== Text ==
Brown, R.M. v Greg Cotton Motors Pty Ltd

Case

[1986] FCA 462

17 OCTOBER 1986

No judgment structure available for this case.

Re: RODNEY MICHAEL BROWN
And: GREG COTTON MOTORS PTY. LTD
Nos. VG316 and VG317 of 1986
Practice and Procedure

COURT

IN THE FEDERAL COURT OF AUSTRALIA


VICTORIA DISTRICT REGISTRY
GENERAL DIVISION
Jenkinson J.
CATCHWORDS

Practice and Procedure - Trade practices - Criminal prosecutions under Trade Practices Act - Bait advertising - Particulars of offences - Conversations between named persons - Whether substance of conversation constitutes a particular.

Trade Practices Act. 1974 - ss. 56 (1), 56 (2)

Marchesi v. Barnes (1970) VR 434

Sims v. Wran (1984) 1 NSWLR 317

HEARING

MELBOURNE

#DATE 17:10:1986

Counsel for Prosecutor: Mr. M. Pedley

Solicitor for Prosecutor: Director of Public Prosecutions

Counsel for Defendant: Mr. M.E.J. Black Q.C. and Mr. C. Scerri

Solicitors for Defendant: Freehill, Hollingdale and Page

JUDGE1

Applications for particulars of offences charged.

  1. The parties are the same in each prosecution. In the proceeding VG316 of 1986 an information charging a contravention of s.56(1) of the Trade Practices Act 1974 is before the Court. The other proceeding (VG317 of 1986) comprehends an information charging a contravention of s.56(2) of that Act. Those sub-sections provide:

"56(1) A corporation shall not, in trade or commerce, advertise for supply at a special price goods or services that the corporation does not intend to offer for supply at that price for a period that is, and in quantities that are, reasonable having regard to the nature of the market in which the corporation carries on business and the nature of the advertisement.

(2) A corporation that has, in trade or commerce, advertised goods or services for supply at a special price shall offer such goods or services for supply at that price for a period that is, and in quantities that are, reasonable having regard to the nature of the market in which the corporation carries on business and the nature of the advertisement."

== Dataset content ==
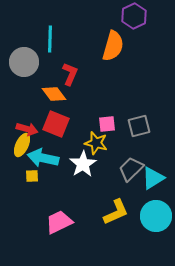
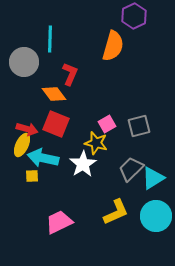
pink square: rotated 24 degrees counterclockwise
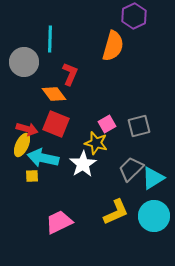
cyan circle: moved 2 px left
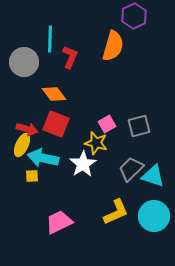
red L-shape: moved 17 px up
cyan triangle: moved 2 px up; rotated 50 degrees clockwise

== Required task A ==
In the court record, which sub-section of the Trade Practices Act is the information in proceeding VG317 of 1986 charged under?
== Required task B ==
Repeat the part of the court record starting at "Counsel for Defendant: Mr." and ending at "of offences charged.".
== Required task C ==
Does the court record support each statement? (i) The judgment is dated 17 October 1986. (ii) The Director of Public Prosecutions acted as solicitor for the defendant. (iii) The parties differ between the two prosecutions.
None of the data matters here.

== Correct answer A ==
Section 56(2) of the Trade Practices Act 1974.

== Correct answer B ==
Counsel for Defendant: Mr. M.E.J. Black Q.C. and Mr. C. Scerri

Solicitors for Defendant: Freehill, Hollingdale and Page

JUDGE1

Applications for particulars of offences charged.

== Correct answer C ==
(i) Yes: "17 OCTOBER 1986"
(ii) No: "Solicitor for Prosecutor: Director of Public Prosecutions"
(iii) No: "The parties are the same in each prosecution."